Frequently Asked Questions

	FAQ
	The answers given below to the Frequently Asked Questions are intended to be brief rather than comprehensive. For more details, see the documentation provided under Project info.
	Why the SACA&D project? What basic data, series and stations are used? Why more than one definition for min., mean & max. temperature, etc.? What does blend and update mean? Why doesn't SACA use the WMO station numbers as id's? What quality control and homogeneity procedures are applied? Why are values slightly different from the file that I downloaded earlier? How to obtain daily data that are not available for public download at this website? How are the smoothed lines in the indices plots calculated? What procedure is used to calculate the trends? Why do some stations not appear on the trend map, although a time series plot is available? Why do some values differ from the values I obtained from the national meteo office(s)?
	Why the SACA&D project?
	The objective of SACA&D is to combine collation of daily series of observations at meteorological stations, quality control, analysis of extremes and dissemination of both the daily data and the analysis results. Integration of these activities in one project proves to be essential for success. New versions of the daily dataset will be issued at regular intervals. top
	What basic data, series and stations are used?
	The SACA dataset consists of daily station series obtained from climatological divisions of National Meteorological and Hydrological Services and station series maintained by observatories and research centres throughout Southeast Asia. For details of the individual data providers see the participants list . A comprehensive overview of all available data is provided in the data dictionary . The series are quality controlled and flags (“OK”, “suspect” or “missing”) for individual data are attached. Homogeneity testing has resulted in classification of series in “useful”, “doubtful” or “suspect”. Note that these categories only hold for the particular time intervals for which the tests were applied.
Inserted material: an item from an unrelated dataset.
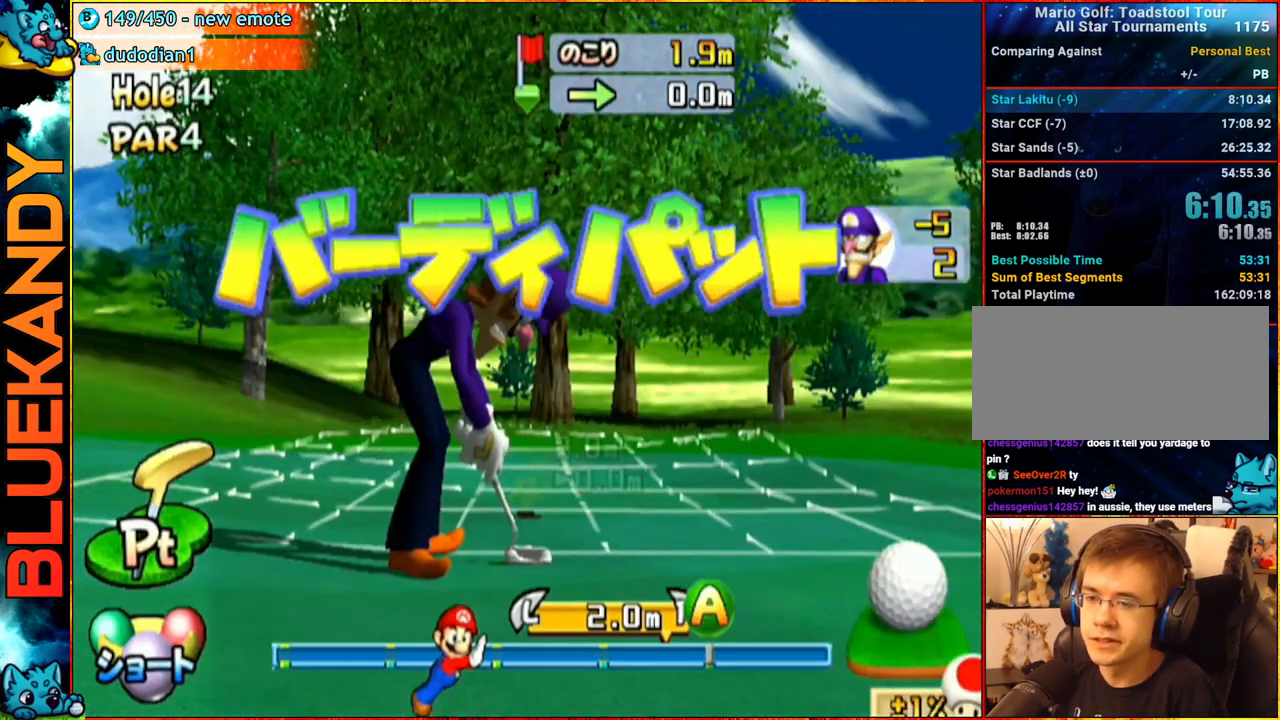
{"buttons": ["A"], "left_stick": "center", "right_stick": "center", "events": [[50, "A", "down"], [200, "B", "down"], [367, "B", "up"]]}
It is recommended to use the results of the homogeneity tests for selecting appropriate series and time intervals. The series have not been homogenized in the sense that values are changed. top
	Why more than one definition for min., mean & max. temperature, etc.?
	Different countries estimate daily average temperatures using different methods and formulae. Also, the time intervals for observing minimum and maximum temperature differ and so does the time interval for 24h accumulated rainfall. Each series is therefore labeled with the appropriate element id. top
	What does blend and update mean?
	The series collected from participating countries generally do not contain data for the most recent years. This is partly due to the time that is needed for data quality control and archiving at the home institutions of the participants, and partly the result of the efforts required to include the data in the SACA database. To make available for each station a time series that is as complete as possible, we have included an automated update procedure that relies on the daily data from SYNOP messages that are distributed in near real time over the Global Telecommunication System (GTS). In this procedure the gaps in a daily series are also infilled with observations from nearby stations, provided that they are within 25km distance and that height differences are less than 50m. The download options under daily data allow to select Blend and update = Yes or No. In case a blended series is chosen, information on the underlying series that are used in the blending process is provided. Note that only the blended series are further analysed in SACA&D. top
	Why doesn't SACA&D use the WMO station numbers as id's?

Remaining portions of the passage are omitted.